En Ile-de-France, une région fortement touchée par l’épidémie, les hausses de mortalité sont encore plus importantes pour ces populations. Elle est de 134 % pour les décès des personnes nées au Maghreb et de 219 % pour les décès des personnes originaires d’un autre pays d’Afrique. En Seine-Saint-Denis, la hausse est respectivement de 191% et 368%.

Des « travailleurs-clés » plus exposés

« La hausse du nombre des décès pendant la période de pandémie de Covid-19 a été nettement plus forte dans les territoires les plus densément peuplés. Or, les personnes nées en Afrique ou en Asie résident environ deux fois plus souvent dans ce type de territoires, notamment parce qu’elles habitent plus souvent en Île-de-France », précisent les auteurs.

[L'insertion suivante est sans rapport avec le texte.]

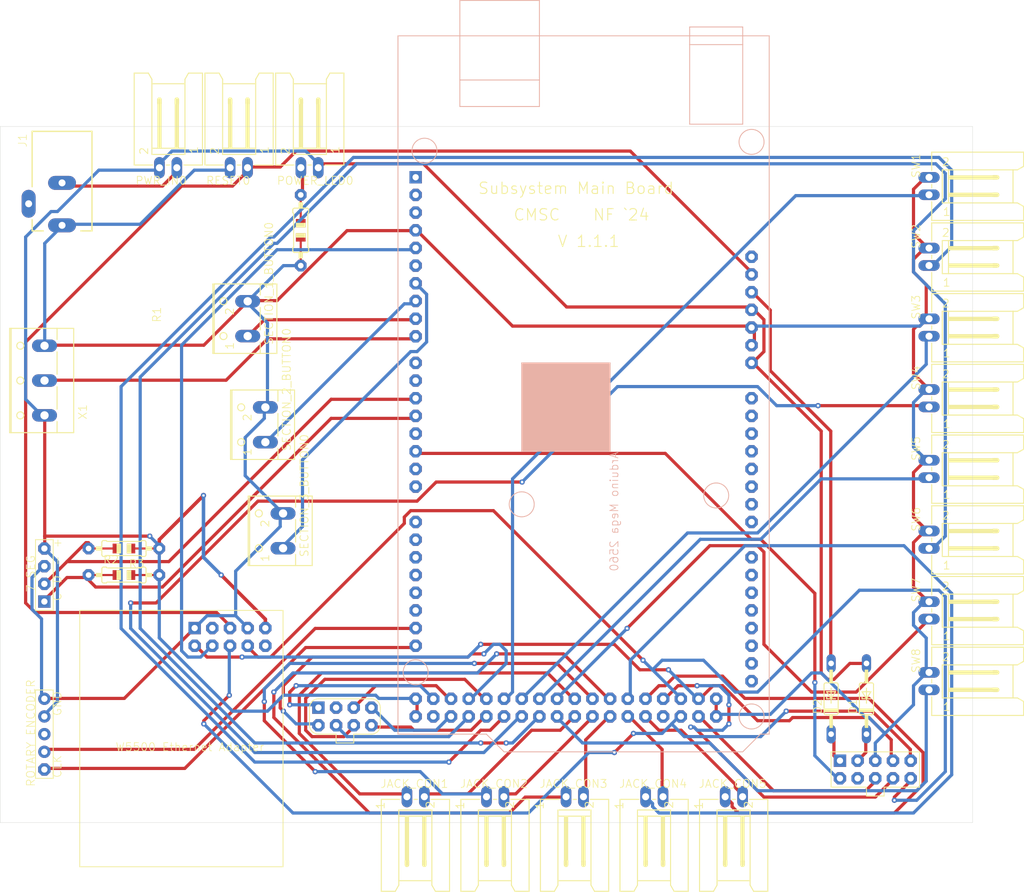
<source format=kicad_pcb>
(kicad_pcb
	(version 20240108)
	(generator "pcbnew")
	(generator_version "8.0")
	(general
		(thickness 1.6)
		(legacy_teardrops no)
	)
	(paper "A4")
	(layers
		(0 "F.Cu" signal)
		(31 "B.Cu" signal)
		(32 "B.Adhes" user "B.Adhesive")
		(33 "F.Adhes" user "F.Adhesive")
		(34 "B.Paste" user)
		(35 "F.Paste" user)
		(36 "B.SilkS" user "B.Silkscreen")
		(37 "F.SilkS" user "F.Silkscreen")
		(38 "B.Mask" user)
		(39 "F.Mask" user)
		(40 "Dwgs.User" user "User.Drawings")
		(41 "Cmts.User" user "User.Comments")
		(42 "Eco1.User" user "User.Eco1")
		(43 "Eco2.User" user "User.Eco2")
		(44 "Edge.Cuts" user)
		(45 "Margin" user)
		(46 "B.CrtYd" user "B.Courtyard")
		(47 "F.CrtYd" user "F.Courtyard")
		(48 "B.Fab" user)
		(49 "F.Fab" user)
		(50 "User.1" user)
		(51 "User.2" user)
		(52 "User.3" user)
		(53 "User.4" user)
		(54 "User.5" user)
		(55 "User.6" user)
		(56 "User.7" user)
		(57 "User.8" user)
		(58 "User.9" user)
	)
	(setup
		(pad_to_mask_clearance 0)
		(allow_soldermask_bridges_in_footprints no)
		(pcbplotparams
			(layerselection 0x00010fc_ffffffff)
			(plot_on_all_layers_selection 0x0000000_00000000)
			(disableapertmacros no)
			(usegerberextensions no)
			(usegerberattributes yes)
			(usegerberadvancedattributes yes)
			(creategerberjobfile yes)
			(dashed_line_dash_ratio 12.000000)
			(dashed_line_gap_ratio 3.000000)
			(svgprecision 4)
			(plotframeref no)
			(viasonmask no)
			(mode 1)
			(useauxorigin no)
			(hpglpennumber 1)
			(hpglpenspeed 20)
			(hpglpendiameter 15.000000)
			(pdf_front_fp_property_popups yes)
			(pdf_back_fp_property_popups yes)
			(dxfpolygonmode yes)
			(dxfimperialunits yes)
			(dxfusepcbnewfont yes)
			(psnegative no)
			(psa4output no)
			(plotreference yes)
			(plotvalue yes)
			(plotfptext yes)
			(plotinvisibletext no)
			(sketchpadsonfab no)
			(subtractmaskfromsilk no)
			(outputformat 1)
			(mirror no)
			(drillshape 1)
			(scaleselection 1)
			(outputdirectory "")
		)
	)
	(net 0 "")
	(net 1 "5V")
	(net 2 "GND")
	(net 3 "3V3")
	(net 4 "RAW_IN")
	(net 5 "N$2")
	(net 6 "RESET")
	(net 7 "N$3")
	(net 8 "N$4")
	(net 9 "N$5")
	(net 10 "N$6")
	(net 11 "N$7")
	(net 12 "N$8")
	(net 13 "N$9")
	(net 14 "N$10")
	(net 15 "N$11")
	(net 16 "N$12")
	(net 17 "N$13")
	(net 18 "N$14")
	(net 19 "N$15")
	(net 20 "N$16")
	(net 21 "N$17")
	(net 22 "N$18")
	(net 23 "N$19")
	(net 24 "N$20")
	(net 25 "N$21")
	(net 26 "N$22")
	(net 27 "N$23")
	(net 28 "N$24")
	(net 29 "N$25")
	(net 30 "N$26")
	(net 31 "N$27")
	(net 32 "N$28")
	(net 33 "N$29")
	(net 34 "D29")
	(net 35 "D53")
	(net 36 "N$30")
	(net 37 "D48")
	(net 38 "MISO")
	(net 39 "MOSI")
	(net 40 "D2")
	(net 41 "N$34")
	(net 42 "N$35")
	(net 43 "N$36")
	(net 44 "D21")
	(net 45 "N$37")
	(net 46 "N$38")
	(net 47 "N$39")
	(net 48 "N$40")
	(net 49 "N$41")
	(net 50 "SCK")
	(footprint "main:0805-THM_420" (layer "F.Cu") (at 121.8311 69.9136 -90))
	(footprint "main:L02P_123" (layer "F.Cu") (at 218.3511 63.5636 -90))
	(footprint "main:L02P_123" (layer "F.Cu") (at 102.7811 54.6736))
	(footprint "main:L02P_123" (layer "F.Cu") (at 123.1011 54.6736))
	(footprint "main:W237-102_195" (layer "F.Cu") (at 112.9411 82.6136 90))
	(footprint "main:W237-102_195" (layer "F.Cu") (at 115.4811 97.8536 90))
	(footprint "main:L02P_123" (layer "F.Cu") (at 218.3511 73.7236 -90))
	(footprint "main:ROTARY_ENCODER" (layer "F.Cu") (at 85.0011 142.3036 90))
	(footprint "main:7_SEG_DISPLAY" (layer "F.Cu") (at 85.0011 119.4436 90))
	(footprint "main:L02P_123" (layer "F.Cu") (at 149.7711 157.5436 180))
	(footprint "main:L02P_123" (layer "F.Cu") (at 138.3411 157.5436 180))
	(footprint "main:0805-THM_420" (layer "F.Cu") (at 96.4311 119.4436))
	(footprint "main:W237-102_195" (layer "F.Cu") (at 118.0211 113.0936 90))
	(footprint "main:ARDUINO_MEGA_MIRROR" (layer "F.Cu") (at 163.7411 94.0436))
	(footprint "main:L02P_123" (layer "F.Cu") (at 218.3511 104.2036 -90))
	(footprint "main:SPI_HEADER_RIBBON_CONNECTOR" (layer "F.Cu") (at 204.3811 147.3836))
	(footprint "main:BUTTON_GRID_HEADER_RIBBON_CONNECTOR" (layer "F.Cu") (at 128.1811 139.7636))
	(footprint "main:L02P_123" (layer "F.Cu") (at 184.0611 157.5436 180))
	(footprint "main:0805-THM_420" (layer "F.Cu") (at 96.4311 115.6336 180))
	(footprint "main:L02P_123" (layer "F.Cu") (at 161.2011 157.5436 180))
	(footprint "main:L02P_123" (layer "F.Cu") (at 112.9411 54.6736))
	(footprint "main:W237-103_195" (layer "F.Cu") (at 83.7311 91.5036 90))
	(footprint "main:L02P_123" (layer "F.Cu") (at 218.3511 134.6836 -90))
	(footprint "main:L02P_123"
		(layer "F.Cu")
		(uuid "ba6be891-913c-40fa-9dde-f37f0d23a244")
		(at 218.3511 83.8836 -90)
		(descr "AMP MT CONNECTOR")
		(property "Reference" "SW3"
			(at -4.7698 8.79 90)
			(layer "F.SilkS")
			(uuid "72661726-8c1d-4296-9a55-87b447196592")
			(effects
				(font
					(size 1.1557 1.1557)
					(thickness 0.1143)
				)
				(justify right top)
			)
		)
		(property "Value" ""
			(at -3.195 1.17 0)
			(layer "F.Fab")
			(uuid "46deb579-7bb2-4f80-a6d2-016b2b299351")
			(effects
				(font
					(size 1.1557 1.1557)
					(thickness 0.1143)
				)
				(justify left bottom)
			)
		)
		(property "Footprint" ""
			(at 0 0 -90)
			(layer "F.Fab")
			(hide yes)
			(uuid "a1aee75e-0e54-41dc-a5fe-0bfe630da89b")
			(effects
				(font
					(size 1.27 1.27)
					(thickness 0.15)
				)
			)
		)
		(property "Datasheet" ""
			(at 0 0 -90)
			(layer "F.Fab")
			(hide yes)
			(uuid "9008e363-fe11-4057-bf03-cbcd24a1a376")
			(effects
				(font
					(size 1.27 1.27)
					(thickness 0.15)
				)
			)
		)
		(property "Description" ""
			(at 0 0 -90)
			(layer "F.Fab")
			(hide yes)
			(uuid "fa4a8cf2-ceb9-41cf-be15-c9a56ee8ad39")
			(effects
				(font
					(size 1.27 1.27)
					(thickness 0.15)
				)
			)
		)
		(fp_line
			(start -4.871 5.869)
			(end -4.871 -7.339)
			(stroke
				(width 0.1524)
				(type solid)
			)
			(layer "F.SilkS")
			(uuid "71021c1e-3287-4ac7-a19f-5e158242b678")
		)
		(fp_line
			(start -2.23 5.869)
			(end -4.871 5.869)
			(stroke
				(width 0.1524)
				(type solid)
			)
			(layer "F.SilkS")
			(uuid "c4251063-c904-46a4-8407-b3b2cbf883e2")
		)
		(fp_line
			(start 0.259 5.869)
			(end -0.249 5.869)
			(stroke
				(width 0.1524)
				(type solid)
			)
			(layer "F.SilkS")
			(uuid "53d00e04-928e-43b0-bc0f-98b7cbe336e4")
		)
		(fp_line
			(start 4.933 5.869)
			(end 2.241 5.869)
			(stroke
				(width 0.1524)
				(type solid)
			)
			(layer "F.SilkS")
			(uuid "1f46468b-cca2-4cd4-b8a6-2a879540e9fd")
		)
		(fp_line
			(start 4.933 5.869)
			(end 4.933 -7.339)
			(stroke
				(width 0.1524)
				(type solid)
			)
			(layer "F.SilkS")
			(uuid "cd96e3cf-3279-47b5-ba00-ebee3180e38f")
		)
		(fp_line
			(start 2.418 4.345)
			(end -2.331 4.345)
			(stroke
				(width 0.1524)
				(type solid)
			)
			(layer "F.SilkS")
			(uuid "cf1259e9-10d2-4b5f-9d18-96ce86bbb0b2")
		)
		(fp_line
			(start -2.331 3.456)
			(end -2.331 4.345)
			(stroke
				(width 0.1524)
				(type solid)
			)
			(layer "F.SilkS")
			(uuid "c4cac74c-3037-4a01-8753-98e68140cc2e")
		)
		(fp_line
			(start 2.418 3.456)
			(end 2.418 4.345)
			(stroke
				(width 0.1524)
				(type solid)
			)
			(layer "F.SilkS")
			(uuid "29faaa66-eb87-437d-b4f1-7155aafa5350")
		)
		(fp_line
			(start 2.418 3.456)
			(end -2.331 3.456)
			(stroke
				(width 0.1524)
				(type solid)
			)
			(layer "F.SilkS")
			(uuid "b1c70723-94b4-4b7c-86fa-ba818af14a0b")
		)
		(fp_line
			(start -1.25 -3.529)
			(end -1.25 -3.021)
			(stroke
				(width 0.6604)
				(type solid)
			)
			(layer "F.SilkS")
			(uuid "2dfc345d-9b1f-4774-aafe-7fcb5f32e3c0")
		)
		(fp_line
			(start 1.25 -3.529)
			(end 1.25 -3.021)

... [154607 chars truncated]
</source>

En plus d’avoir des conditions de vie plus favorables à la transmission du virus (logement exigu, utilisation plus fréquente des transports en commun…), les individus nés à l’étranger et, en particulier, celles originaires d’Afrique « sont parmi les plus exposés au risque de contamination en raison de leur métier ». Ils sont, en effet, plus nombreux à être des « travailleurs clés » impliquant un contact avec le public et dont l’activité n’a pas été restreinte pendant le confinement (personnel de santé, aide-soignant, pharmacien, ambulancier, caissier, livreur…).

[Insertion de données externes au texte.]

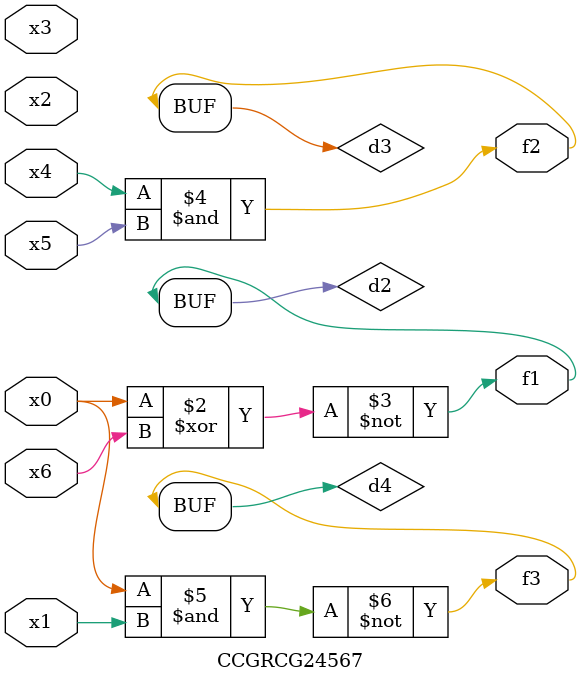
<source format=v>
module CCGRCG24567(
	input x0, x1, x2, x3, x4, x5, x6,
	output f1, f2, f3
);

	wire d1, d2, d3, d4;

	nor (d1, x0);
	xnor (d2, x0, x6);
	and (d3, x4, x5);
	nand (d4, x0, x1);
	assign f1 = d2;
	assign f2 = d3;
	assign f3 = d4;
endmodule

</source>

Autre résultat révélateur de la vulnérabilité de ces populations face au virus : en considérant uniquement les moins de 65 ans, la hausse de mortalité apparait 30 fois plus importante pour les personnes nées en Afrique hors Maghreb ou en Asie, comparativement à celle des personnes nées en France. A partir de 65 ans, les écarts sont moindres. Preuve que des facteurs de risque autre que l’âge ont une influence majeure dans ces populations.